The anti-marijuana language in the statute not only hamstrung the office in taking new policy positions; it encouraged pro-marijuana advocates to question the office’s credibility on the issue.

“The existence of that statute, that prohibition, has been something that our movement has held up to criticize ONDCP,” said Tom Angell, the founder of Marijuana Majority. “Taking that off the table would be good for us and it would also be good for them. … It makes them look political in ways that their scientists probably don’t want to be.”

Officials within the drug czar’s office during the Obama administration agreed with Angell. Many suggested privately that the statute undermined their authority. “It makes it look like the office’s primary purpose is to oppose marijuana,” said another former employee.

The statute also made answering questions about marijuana policy complicated. When Botticelli was a deputy within the office, Rep. Steve Cohen (D-Tenn.) introduced legislation to remove the by-then-controversial language on marijuana. The bill went nowhere. Botticelli struggled even to answer questions on the subject. 

Operating within these political and legal constraints, Botticelli and others adopted more nuanced approaches to their work. The office pushed to obtain more federal funding for treatment. It supported states that sought to route those addicted to illegal substances like opioids away from the criminal justice system and into treatment. Botticelli supported the Justice Department’s efforts to shed the more onerous drug war era initiatives such as requiring mandatory minimum sentences for even low-level drug possession.

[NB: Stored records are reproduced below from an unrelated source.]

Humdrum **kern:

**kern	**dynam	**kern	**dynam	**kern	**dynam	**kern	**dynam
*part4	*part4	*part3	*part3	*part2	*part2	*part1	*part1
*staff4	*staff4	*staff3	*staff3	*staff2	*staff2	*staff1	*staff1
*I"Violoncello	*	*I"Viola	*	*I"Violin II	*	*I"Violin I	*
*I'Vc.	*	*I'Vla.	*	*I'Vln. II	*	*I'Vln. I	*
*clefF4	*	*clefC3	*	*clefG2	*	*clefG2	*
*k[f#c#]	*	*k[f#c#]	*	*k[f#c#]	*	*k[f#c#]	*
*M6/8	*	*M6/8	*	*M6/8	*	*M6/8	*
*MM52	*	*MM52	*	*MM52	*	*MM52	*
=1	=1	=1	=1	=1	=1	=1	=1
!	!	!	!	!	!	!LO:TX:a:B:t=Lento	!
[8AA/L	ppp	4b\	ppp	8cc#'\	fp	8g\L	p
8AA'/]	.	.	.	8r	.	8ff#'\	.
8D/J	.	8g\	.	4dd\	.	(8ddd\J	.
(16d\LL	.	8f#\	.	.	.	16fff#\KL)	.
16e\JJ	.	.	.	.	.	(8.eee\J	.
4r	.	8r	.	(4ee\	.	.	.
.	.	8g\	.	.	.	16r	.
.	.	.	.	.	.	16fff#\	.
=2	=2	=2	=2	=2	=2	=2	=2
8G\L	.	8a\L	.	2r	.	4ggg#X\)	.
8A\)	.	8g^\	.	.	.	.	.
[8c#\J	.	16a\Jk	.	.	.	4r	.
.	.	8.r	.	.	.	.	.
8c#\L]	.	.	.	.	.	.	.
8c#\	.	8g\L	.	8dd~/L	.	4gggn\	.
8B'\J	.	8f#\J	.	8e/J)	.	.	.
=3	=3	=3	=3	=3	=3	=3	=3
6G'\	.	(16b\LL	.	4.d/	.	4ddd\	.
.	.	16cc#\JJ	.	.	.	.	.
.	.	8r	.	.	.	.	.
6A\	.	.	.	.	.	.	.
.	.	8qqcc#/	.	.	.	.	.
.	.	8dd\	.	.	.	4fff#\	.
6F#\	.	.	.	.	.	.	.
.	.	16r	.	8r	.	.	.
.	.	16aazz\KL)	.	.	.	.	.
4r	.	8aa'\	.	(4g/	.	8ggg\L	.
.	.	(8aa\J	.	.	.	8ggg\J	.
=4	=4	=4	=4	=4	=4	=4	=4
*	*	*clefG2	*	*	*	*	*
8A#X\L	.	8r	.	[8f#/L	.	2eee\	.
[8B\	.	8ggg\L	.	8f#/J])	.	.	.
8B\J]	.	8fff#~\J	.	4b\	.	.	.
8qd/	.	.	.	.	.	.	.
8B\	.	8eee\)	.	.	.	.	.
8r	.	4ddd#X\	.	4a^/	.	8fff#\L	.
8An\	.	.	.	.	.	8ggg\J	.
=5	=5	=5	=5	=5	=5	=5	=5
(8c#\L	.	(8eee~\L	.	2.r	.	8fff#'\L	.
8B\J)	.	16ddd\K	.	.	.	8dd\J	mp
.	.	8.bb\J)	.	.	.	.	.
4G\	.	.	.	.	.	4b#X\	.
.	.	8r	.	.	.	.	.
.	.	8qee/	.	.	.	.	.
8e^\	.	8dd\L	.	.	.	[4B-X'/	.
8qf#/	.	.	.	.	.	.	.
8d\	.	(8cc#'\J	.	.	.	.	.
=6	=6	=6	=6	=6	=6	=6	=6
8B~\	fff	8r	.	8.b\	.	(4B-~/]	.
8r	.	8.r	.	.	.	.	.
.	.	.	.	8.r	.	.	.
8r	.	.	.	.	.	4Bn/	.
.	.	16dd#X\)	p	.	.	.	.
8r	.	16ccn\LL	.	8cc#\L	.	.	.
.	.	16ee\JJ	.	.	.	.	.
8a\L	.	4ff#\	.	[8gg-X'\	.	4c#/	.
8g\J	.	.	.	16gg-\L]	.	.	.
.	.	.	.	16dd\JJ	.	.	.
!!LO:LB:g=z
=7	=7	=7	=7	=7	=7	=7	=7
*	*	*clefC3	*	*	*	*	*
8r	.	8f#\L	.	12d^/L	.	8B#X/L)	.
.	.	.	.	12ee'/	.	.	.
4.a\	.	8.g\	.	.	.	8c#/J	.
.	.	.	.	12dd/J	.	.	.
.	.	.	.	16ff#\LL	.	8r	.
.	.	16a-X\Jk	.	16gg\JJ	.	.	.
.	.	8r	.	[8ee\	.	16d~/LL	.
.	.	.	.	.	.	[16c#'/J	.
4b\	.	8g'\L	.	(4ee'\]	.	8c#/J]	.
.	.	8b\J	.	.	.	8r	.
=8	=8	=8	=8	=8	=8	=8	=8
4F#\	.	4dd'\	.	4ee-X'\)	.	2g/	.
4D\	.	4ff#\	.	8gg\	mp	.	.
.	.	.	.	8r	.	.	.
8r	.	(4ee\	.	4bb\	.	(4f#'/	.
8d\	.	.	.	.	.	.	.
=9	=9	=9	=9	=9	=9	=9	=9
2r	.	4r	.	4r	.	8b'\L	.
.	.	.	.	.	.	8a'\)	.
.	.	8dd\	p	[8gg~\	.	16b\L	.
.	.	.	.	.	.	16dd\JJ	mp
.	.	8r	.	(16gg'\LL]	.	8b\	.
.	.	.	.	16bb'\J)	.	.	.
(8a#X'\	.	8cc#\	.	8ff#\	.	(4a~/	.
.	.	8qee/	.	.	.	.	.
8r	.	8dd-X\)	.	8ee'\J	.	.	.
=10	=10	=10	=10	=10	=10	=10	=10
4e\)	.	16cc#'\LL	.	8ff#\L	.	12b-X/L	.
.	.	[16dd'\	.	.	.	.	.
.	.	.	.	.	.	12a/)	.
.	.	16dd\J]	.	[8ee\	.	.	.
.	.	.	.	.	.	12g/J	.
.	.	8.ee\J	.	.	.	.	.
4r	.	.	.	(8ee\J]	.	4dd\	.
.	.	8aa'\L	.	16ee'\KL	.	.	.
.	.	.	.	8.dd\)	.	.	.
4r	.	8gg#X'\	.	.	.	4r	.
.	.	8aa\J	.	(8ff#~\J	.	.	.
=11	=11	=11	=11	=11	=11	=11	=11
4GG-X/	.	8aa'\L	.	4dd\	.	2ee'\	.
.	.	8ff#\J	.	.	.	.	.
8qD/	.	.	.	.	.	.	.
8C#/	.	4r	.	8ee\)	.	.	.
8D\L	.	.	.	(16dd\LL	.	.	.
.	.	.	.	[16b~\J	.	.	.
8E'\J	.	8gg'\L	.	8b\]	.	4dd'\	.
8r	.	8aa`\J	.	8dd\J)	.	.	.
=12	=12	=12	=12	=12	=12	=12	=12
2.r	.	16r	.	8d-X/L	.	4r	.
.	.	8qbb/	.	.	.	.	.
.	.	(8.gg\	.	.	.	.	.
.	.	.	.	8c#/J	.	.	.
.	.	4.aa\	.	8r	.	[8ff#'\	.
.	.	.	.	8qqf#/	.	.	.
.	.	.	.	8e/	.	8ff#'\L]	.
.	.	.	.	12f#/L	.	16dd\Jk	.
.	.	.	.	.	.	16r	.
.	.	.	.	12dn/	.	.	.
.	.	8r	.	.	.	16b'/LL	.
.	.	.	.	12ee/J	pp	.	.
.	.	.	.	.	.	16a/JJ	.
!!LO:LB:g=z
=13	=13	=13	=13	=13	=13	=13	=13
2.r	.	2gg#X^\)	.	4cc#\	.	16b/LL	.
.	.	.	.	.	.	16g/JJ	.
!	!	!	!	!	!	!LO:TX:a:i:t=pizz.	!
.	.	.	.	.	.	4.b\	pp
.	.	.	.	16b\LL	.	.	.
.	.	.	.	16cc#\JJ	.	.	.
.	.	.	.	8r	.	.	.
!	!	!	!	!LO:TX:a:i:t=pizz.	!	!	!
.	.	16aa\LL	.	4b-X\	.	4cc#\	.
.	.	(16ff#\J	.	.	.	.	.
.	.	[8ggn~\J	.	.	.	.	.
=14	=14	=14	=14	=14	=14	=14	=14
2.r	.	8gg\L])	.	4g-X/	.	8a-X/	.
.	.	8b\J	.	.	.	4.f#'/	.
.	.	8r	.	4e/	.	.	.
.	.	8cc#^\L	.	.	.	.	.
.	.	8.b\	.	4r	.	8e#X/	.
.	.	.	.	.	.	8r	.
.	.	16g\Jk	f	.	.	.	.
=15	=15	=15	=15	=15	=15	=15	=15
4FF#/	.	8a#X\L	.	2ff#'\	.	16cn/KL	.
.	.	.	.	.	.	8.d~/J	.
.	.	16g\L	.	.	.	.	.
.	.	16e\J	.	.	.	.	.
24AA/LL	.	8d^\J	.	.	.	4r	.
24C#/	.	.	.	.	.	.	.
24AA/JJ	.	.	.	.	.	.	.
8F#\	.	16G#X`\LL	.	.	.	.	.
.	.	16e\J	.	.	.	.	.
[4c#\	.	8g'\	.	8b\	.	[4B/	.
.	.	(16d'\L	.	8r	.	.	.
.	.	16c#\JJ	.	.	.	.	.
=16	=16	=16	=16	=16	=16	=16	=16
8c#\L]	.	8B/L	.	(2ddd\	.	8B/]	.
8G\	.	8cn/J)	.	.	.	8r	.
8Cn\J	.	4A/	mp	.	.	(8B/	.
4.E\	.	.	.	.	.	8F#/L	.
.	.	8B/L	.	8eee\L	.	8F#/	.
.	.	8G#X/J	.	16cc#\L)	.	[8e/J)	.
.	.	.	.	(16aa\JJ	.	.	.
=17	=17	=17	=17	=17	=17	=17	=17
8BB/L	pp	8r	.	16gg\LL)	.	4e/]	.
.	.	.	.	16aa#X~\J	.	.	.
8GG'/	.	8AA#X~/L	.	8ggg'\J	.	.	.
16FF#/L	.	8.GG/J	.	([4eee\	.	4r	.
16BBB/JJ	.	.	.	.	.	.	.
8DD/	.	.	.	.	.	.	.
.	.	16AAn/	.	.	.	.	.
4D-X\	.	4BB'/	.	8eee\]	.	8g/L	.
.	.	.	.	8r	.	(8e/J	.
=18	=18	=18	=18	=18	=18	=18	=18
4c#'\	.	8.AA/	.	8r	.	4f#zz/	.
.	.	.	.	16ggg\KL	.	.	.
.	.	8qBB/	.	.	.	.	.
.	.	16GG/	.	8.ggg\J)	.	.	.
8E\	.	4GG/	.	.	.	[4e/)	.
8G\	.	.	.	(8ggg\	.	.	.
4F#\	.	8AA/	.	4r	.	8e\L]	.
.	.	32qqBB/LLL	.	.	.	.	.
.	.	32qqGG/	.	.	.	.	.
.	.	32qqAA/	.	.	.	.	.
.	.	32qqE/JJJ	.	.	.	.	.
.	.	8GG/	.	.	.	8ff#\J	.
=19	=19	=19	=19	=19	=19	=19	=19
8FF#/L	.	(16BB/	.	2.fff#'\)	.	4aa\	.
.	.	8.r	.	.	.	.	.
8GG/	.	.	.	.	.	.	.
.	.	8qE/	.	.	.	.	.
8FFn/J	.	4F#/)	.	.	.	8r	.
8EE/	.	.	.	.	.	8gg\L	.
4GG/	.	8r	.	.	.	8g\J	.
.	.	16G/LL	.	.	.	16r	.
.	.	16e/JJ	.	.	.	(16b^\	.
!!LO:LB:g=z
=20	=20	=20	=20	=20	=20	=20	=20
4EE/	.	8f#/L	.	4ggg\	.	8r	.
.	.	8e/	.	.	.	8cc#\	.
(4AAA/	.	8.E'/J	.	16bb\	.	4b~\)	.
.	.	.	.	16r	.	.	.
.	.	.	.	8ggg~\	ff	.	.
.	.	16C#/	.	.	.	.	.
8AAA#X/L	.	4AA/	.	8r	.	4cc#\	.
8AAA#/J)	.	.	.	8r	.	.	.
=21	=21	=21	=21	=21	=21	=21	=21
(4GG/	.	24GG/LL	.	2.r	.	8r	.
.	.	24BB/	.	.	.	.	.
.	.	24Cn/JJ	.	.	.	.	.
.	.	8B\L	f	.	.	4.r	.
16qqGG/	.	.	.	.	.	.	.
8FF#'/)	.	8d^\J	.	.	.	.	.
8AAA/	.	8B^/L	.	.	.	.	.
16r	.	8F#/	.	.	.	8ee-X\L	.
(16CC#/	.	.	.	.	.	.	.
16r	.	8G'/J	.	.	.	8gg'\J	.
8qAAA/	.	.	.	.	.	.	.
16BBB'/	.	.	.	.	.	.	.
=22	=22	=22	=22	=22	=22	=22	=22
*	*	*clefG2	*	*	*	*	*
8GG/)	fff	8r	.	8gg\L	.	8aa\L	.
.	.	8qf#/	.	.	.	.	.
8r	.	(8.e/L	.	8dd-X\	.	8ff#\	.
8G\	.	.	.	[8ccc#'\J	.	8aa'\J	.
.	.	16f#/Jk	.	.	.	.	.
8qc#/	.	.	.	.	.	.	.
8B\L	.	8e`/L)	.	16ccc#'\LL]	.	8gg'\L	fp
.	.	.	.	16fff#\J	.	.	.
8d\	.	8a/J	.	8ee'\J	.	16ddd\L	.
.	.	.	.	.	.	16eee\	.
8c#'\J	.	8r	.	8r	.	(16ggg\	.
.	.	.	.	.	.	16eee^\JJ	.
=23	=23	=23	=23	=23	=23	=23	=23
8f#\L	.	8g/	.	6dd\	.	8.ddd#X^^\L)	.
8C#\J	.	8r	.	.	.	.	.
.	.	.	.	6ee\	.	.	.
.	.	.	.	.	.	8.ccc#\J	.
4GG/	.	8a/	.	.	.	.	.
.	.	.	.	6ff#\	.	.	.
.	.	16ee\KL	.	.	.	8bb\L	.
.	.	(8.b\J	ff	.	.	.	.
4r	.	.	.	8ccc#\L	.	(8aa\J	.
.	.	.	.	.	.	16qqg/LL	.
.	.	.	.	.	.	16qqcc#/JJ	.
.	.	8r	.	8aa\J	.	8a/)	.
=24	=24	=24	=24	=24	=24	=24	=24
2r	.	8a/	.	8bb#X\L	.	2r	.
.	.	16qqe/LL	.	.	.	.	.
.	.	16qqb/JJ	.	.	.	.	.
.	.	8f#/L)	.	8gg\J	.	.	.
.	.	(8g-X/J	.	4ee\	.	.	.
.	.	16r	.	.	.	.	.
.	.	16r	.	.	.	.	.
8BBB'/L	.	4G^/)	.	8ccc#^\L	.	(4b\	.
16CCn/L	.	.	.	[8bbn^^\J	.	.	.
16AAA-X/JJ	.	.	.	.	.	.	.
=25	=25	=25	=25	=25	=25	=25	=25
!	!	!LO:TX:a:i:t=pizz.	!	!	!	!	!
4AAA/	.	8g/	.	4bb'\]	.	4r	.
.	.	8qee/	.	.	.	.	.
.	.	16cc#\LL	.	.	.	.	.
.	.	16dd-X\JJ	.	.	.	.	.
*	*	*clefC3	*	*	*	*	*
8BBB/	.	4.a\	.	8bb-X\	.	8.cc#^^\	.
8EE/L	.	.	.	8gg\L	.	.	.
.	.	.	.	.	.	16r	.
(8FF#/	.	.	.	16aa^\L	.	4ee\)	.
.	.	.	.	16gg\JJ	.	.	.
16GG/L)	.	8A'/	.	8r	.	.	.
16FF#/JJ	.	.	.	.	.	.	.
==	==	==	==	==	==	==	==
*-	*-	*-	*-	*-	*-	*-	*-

In a December 2015 interview on “60 Minutes,” Botticelli declared the war on drugs a failure. “We can’t arrest and incarcerate addiction out of people,” he said. “Not only do I think it’s really inhumane, but it’s ineffective and it cost us billions upon billions of dollars to keep doing this.”

Later in that interview, Botticelli was asked about legalizing marijuana, not just decriminalizing penalties for its use. He said he was against states’ commercializing the drug. “It becomes an addiction to, unfortunately, a tax revenue that’s often based on bad public health policy,” he said. His predecessor had had similar reservations about outright legalizing marijuana. 

The closest Botticelli came to addressing the decriminalization issue directly occurred when District of Columbia residents voted to ease restrictions on marijuana use. “I might not agree about legalization, but I do agree with our own ability to spend our own money the way that we want to,” he said.

Neither Botticelli nor his office would go much further than that during the eight years of the Obama presidency. Had they done so, they would have incurred blowback from both parties in Congress and alienated drug prevention advocates who oppose marijuana use. More importantly, the controversy would likely have distracted from the more critical opioid epidemic. That crisis ended up driving home the argument for a public health approach to drug addiction.

“You have to figure out if the juice is worth the squeeze,” said the former drug czar employee.

Of course, taking a stand in favor of marijuana decriminalization might also have given advocates a major boost in their efforts to change the conversation around marijuana policy.

Now, under the Trump administration, any internal angst over marijuana is likely moot. Soon after taking over the Justice Department, Attorney General Jeff Sessions began reversing the previous administration’s reforms. Sessions has instructed his prosecutors to vigorously enforce mandatory minimum sentences.

Those changes are “very alarming,” Botticelli told HuffPost.

“It seems like we are moving backwards instead of forward,” he said. “And to a position that I think doesn’t have a lot of science and evidence. We’ve tried that approach for a very long time, and it doesn’t seem to really have made a significant difference.”